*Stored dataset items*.

---------------

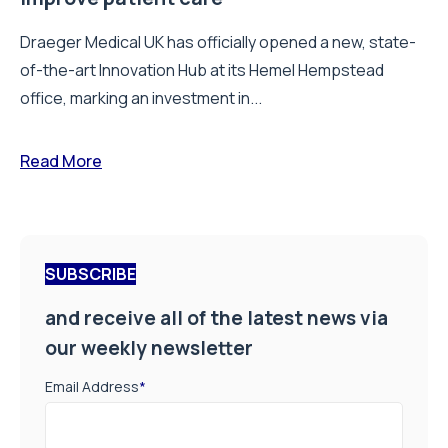
Draeger Medical UK has officially opened a new, state-
of-the-art Innovation Hub at its Hemel Hempstead
office, marking an investment in...
Read More
SUBSCRIBE
and receive all of the latest news via
our weekly newsletter
Email Address
*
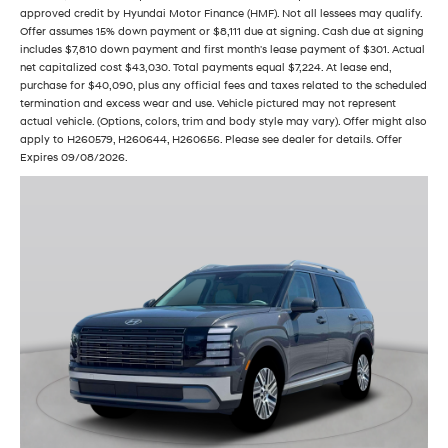
approved credit by Hyundai Motor Finance (HMF). Not all lessees may qualify.
Offer assumes 15% down payment or $8,111 due at signing. Cash due at signing
includes $7,810 down payment and first month's lease payment of $301. Actual
net capitalized cost $43,030. Total payments equal $7,224. At lease end,
purchase for $40,090, plus any official fees and taxes related to the scheduled
termination and excess wear and use. Vehicle pictured may not represent
actual vehicle. (Options, colors, trim and body style may vary). Offer might also
apply to H260579, H260644, H260656. Please see dealer for details. Offer
Expires 09/08/2026.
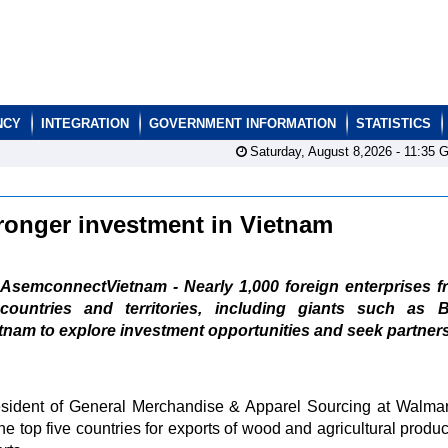
NCY
INTEGRATION
GOVERNMENT INFORMATION
STATISTICS
Saturday, August 8,2026 -
11:35
G
tronger investment in Vietnam
AsemconnectVietnam - Nearly 1,000 foreign enterprises f
countries and territories, including giants such as B
etnam to explore investment opportunities and seek partner
sident of General Merchandise & Apparel Sourcing at Walmar
e top five countries for exports of wood and agricultural produc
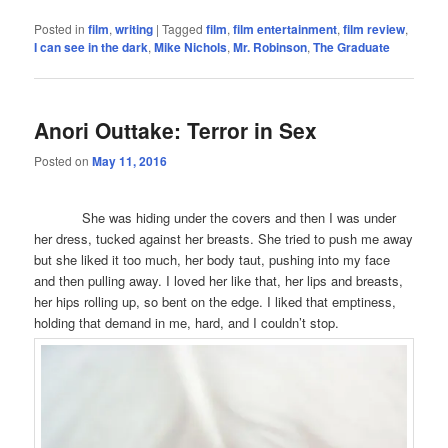
Posted in
film
,
writing
|
Tagged
film
,
film entertainment
,
film review
,
I can see in the dark
,
Mike Nichols
,
Mr. Robinson
,
The Graduate
Anori Outtake: Terror in Sex
Posted on
May 11, 2016
She was hiding under the covers and then I was under
her dress, tucked against her breasts. She tried to push me away
but she liked it too much, her body taut, pushing into my face
and then pulling away. I loved her like that, her lips and breasts,
her hips rolling up, so bent on the edge. I liked that emptiness,
holding that demand in me, hard, and I couldn’t stop.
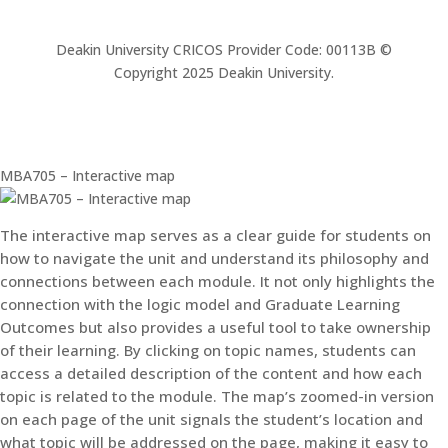
Deakin University CRICOS Provider Code: 00113B ©
Copyright 2025 Deakin University.
MBA705 – Interactive map
The interactive map serves as a clear guide for students on
how to navigate the unit and understand its philosophy and
connections between each module. It not only highlights the
connection with the logic model and Graduate Learning
Outcomes but also provides a useful tool to take ownership
of their learning. By clicking on topic names, students can
access a detailed description of the content and how each
topic is related to the module. The map’s zoomed-in version
on each page of the unit signals the student’s location and
what topic will be addressed on the page, making it easy to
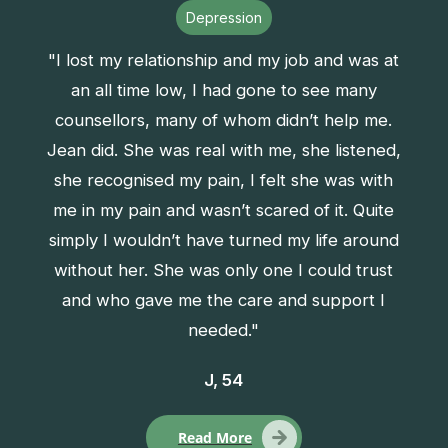
Depression
"I lost my relationship and my job and was at
an all time low, I had gone to see many
counsellors, many of whom didn’t help me.
Jean did. She was real with me, she listened,
she recognised my pain, I felt she was with
me in my pain and wasn’t scared of it. Quite
simply I wouldn’t have turned my life around
without her. She was only one I could trust
and who gave me the care and support I
needed."
J, 54
Read More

---------------

*What needs to be done*.
Rewrite the listing from the line with "approved credit by" up to and including the line with "holding that demand", swapping every "film" for "movie" and keeping everything else the same. Leave the pictures out of your answer.

*Worked solution*.
approved credit by Hyundai Motor Finance (HMF). Not all lessees may qualify.
Offer assumes 15% down payment or $8,111 due at signing. Cash due at signing
includes $7,810 down payment and first month's lease payment of $301. Actual
net capitalized cost $43,030. Total payments equal $7,224. At lease end,
purchase for $40,090, plus any official fees and taxes related to the scheduled
termination and excess wear and use. Vehicle pictured may not represent
actual vehicle. (Options, colors, trim and body style may vary). Offer might also
apply to H260579, H260644, H260656. Please see dealer for details. Offer
Expires 09/08/2026.
NCY
INTEGRATION
GOVERNMENT INFORMATION
STATISTICS
Saturday, August 8,2026 -
11:35
G
tronger investment in Vietnam
AsemconnectVietnam - Nearly 1,000 foreign enterprises f
countries and territories, including giants such as B
etnam to explore investment opportunities and seek partner
sident of General Merchandise & Apparel Sourcing at Walmar
e top five countries for exports of wood and agricultural produc
Posted in
movie
,
writing
|
Tagged
movie
,
movie entertainment
,
movie review
,
I can see in the dark
,
Mike Nichols
,
Mr. Robinson
,
The Graduate
Anori Outtake: Terror in Sex
Posted on
May 11, 2016
She was hiding under the covers and then I was under
her dress, tucked against her breasts. She tried to push me away
but she liked it too much, her body taut, pushing into my face
and then pulling away. I loved her like that, her lips and breasts,
her hips rolling up, so bent on the edge. I liked that emptiness,
holding that demand in me, hard, and I couldn’t stop.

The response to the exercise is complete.